By David Nelson, co-founder and CEO, Limelight Inc.
In business, the line between partner and competitor can be surprisingly thin. A wholesaler might one day decide to bypass retailers and sell direct. A marketing agency could launch a product that rivals one it once promoted. These scenarios are often theoretical and rarely pursued outright.
But what happens when the conflict isn’t hypothetical? When a company supports your business on one side and quietly competes with it on the other, on an ongoing basis? That’s not just a thought experiment. It’s a common, ongoing reality in the programmatic advertising world.
Here’s an example, plucked not entirely at random. Let’s say a programmatic ad platform signs a contract with you, a publisher or ad network, to host your digital advertising environment on a white-label basis – supplying all the necessary infrastructure, support, dashboard and analytics to underpin your profitable ad business.
But then, in parallel, it proceeds to sell the same inventory you’re selling through its own trading arm – at a discount. So it’s supporting your business, driving your revenues – but also competing with you and taking those revenues for itself. Still glad you signed up?
The underbelly of programmatic has always had issues like these. Right now, this double game appears to be a remarkably common state of affairs among ad platforms and their clients, and I think it’s time we all looked at it a bit harder.
Numerous programmatic operators (yes, a handful of the big names) offer a white-label platform for those who want to trade media, while trading the same media themselves – not just blurring, but thoroughly erasing the distinction between supportive platform and ruthless competitor.
The plot gets thicker
Sometimes, there’s more to the play than just quiet competition. Frequently, a programmatic platform will give new suppliers a little extra-contractual bonus when they sign up: we’ll buy your media from you, we’ll provide you with demand, we’ll give you spend. Good news. But over time, that spend often dwindles. And as it does, the supplier’s ability to trade in the way it once did dwindles along with it.

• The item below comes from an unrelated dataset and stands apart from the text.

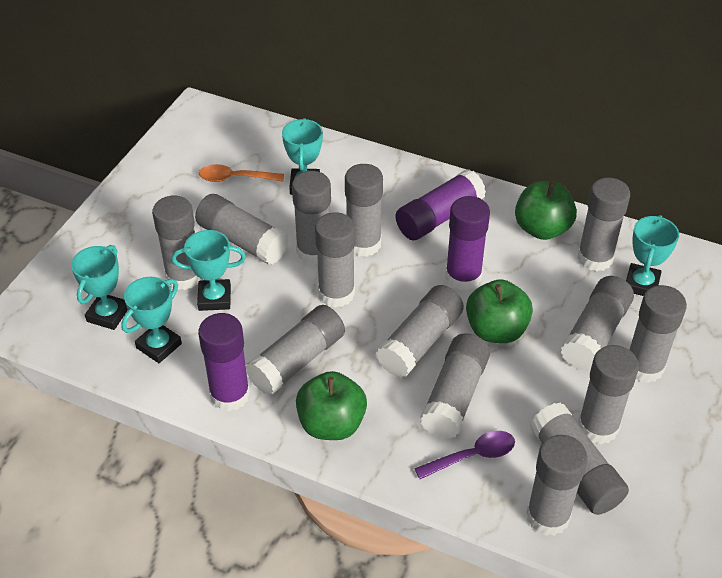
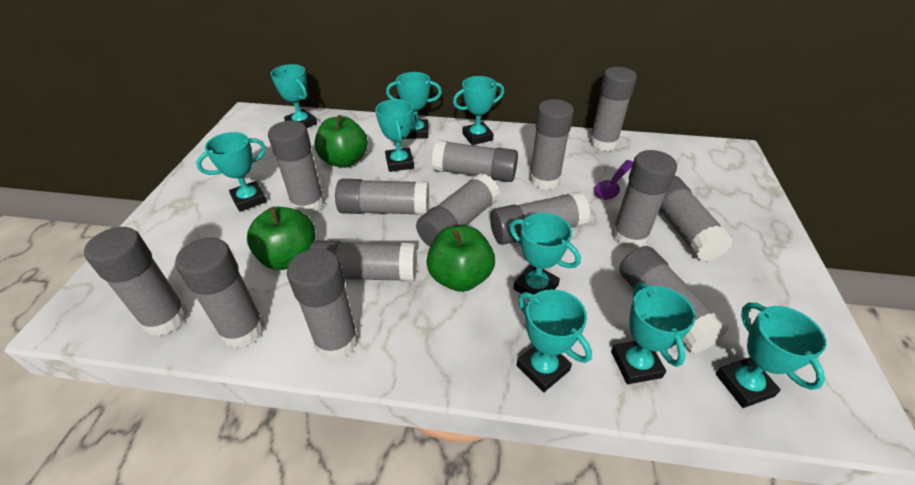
orange spoon: 1 -> 0
purple glue stick: 3 -> 0
turquoise trophy: 5 -> 9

That’s because, in the meantime, the platform has been consistently selling the same inventory for less – which it can afford to do, because it is charging the poor supplier a tech fee. And that fee is clearly removed from the equation if the platform trades the inventory on its own.
Before long, the supplier finds that the partner who came aboard to give them an exciting new platform has in fact stolen, blocked and eroded their business and made off with their relationships.
Is any of this illegal? Not necessarily. But speaking personally, if I was licensing a platform and I found that platform was competing with me, I would question very seriously the value of that partnership. So what would I advise?
Ask the obvious question: Before you make any agreement, ask your platform if they’re trading media too. If the answer is yes, ask who they’re trading media with. Is it the same people you want to trade media with? One of the major DSPs had a banner at Cannes that said something like, ‘You have lots of competitors. Your tech partner should not be one of them.’ And it’s absolutely true, if you are licensing tech from somebody, your interests should be the most important thing in that relationship. That means no side hustles that conflict directly with your interests.
Know who you’re dealing with: Companies that trade media first and foremost, and offer their platform on their side, are media exchanges. When you sign up to use their white-label platform – even when it’s marketed under another name – you may well be signing up with the trading entity itself. Check your contract. If they’re a media trader, they will probably compete with you.
Don’t get drawn into semantics: So, your programmatic partner is openly wearing two hats, and you invite them to explain how it all works – they have access to your data, after all. Now, beware of offering them space to wriggle out here. They may well tell you that everything is properly siloed, that client teams and trading teams don’t have access to each other’s data. Maybe that’s true. All the same, is it appropriate to pay a partner to support your business when they are also competing with you?
There may be certain legitimate caveats. For the first six months of our business, we traded media, simply because we needed to test and trial, to make sure the software we built was working properly. Then we shut it down, because why would we compete with our own clients?
So, what are the benefits of a platform that doesn’t compete with you?
This is an important question, because a platform that is turning its back on substantial trading revenues, and isn’t plundering your business, may charge you a slightly higher tech fee.
What you should get for that is wholehearted support, and the ability to be entirely transparent with your platform partner. When you are able to share with them exactly what you’re doing, they can help you strategise, they can lean into your business, they can give you more of the insights and assistance you need.
The financial upside isn’t only protection against lost revenue to your frenemy; it’s also about capturing more revenue because you’re getting more support, more intelligence, more familiarity with your business.
We’re often asked, ‘if you don’t trade media, how do you help your clients grow?’ It’s a fair question, and the answer is that while we don’t do their business development per se, we do actively support the formation of trading relationships between our partners. This type of introduction-based commercial growth is sustainable and 100% owned by our partners. And that’s the point: putting our partners first, always.
In summary, it’s not right that any partner should be incentivised to undercut and disenfranchise you, or steal your revenues. We think this odd duality in the market is something that merits more attention – and we’d urge you to give it some more of yours.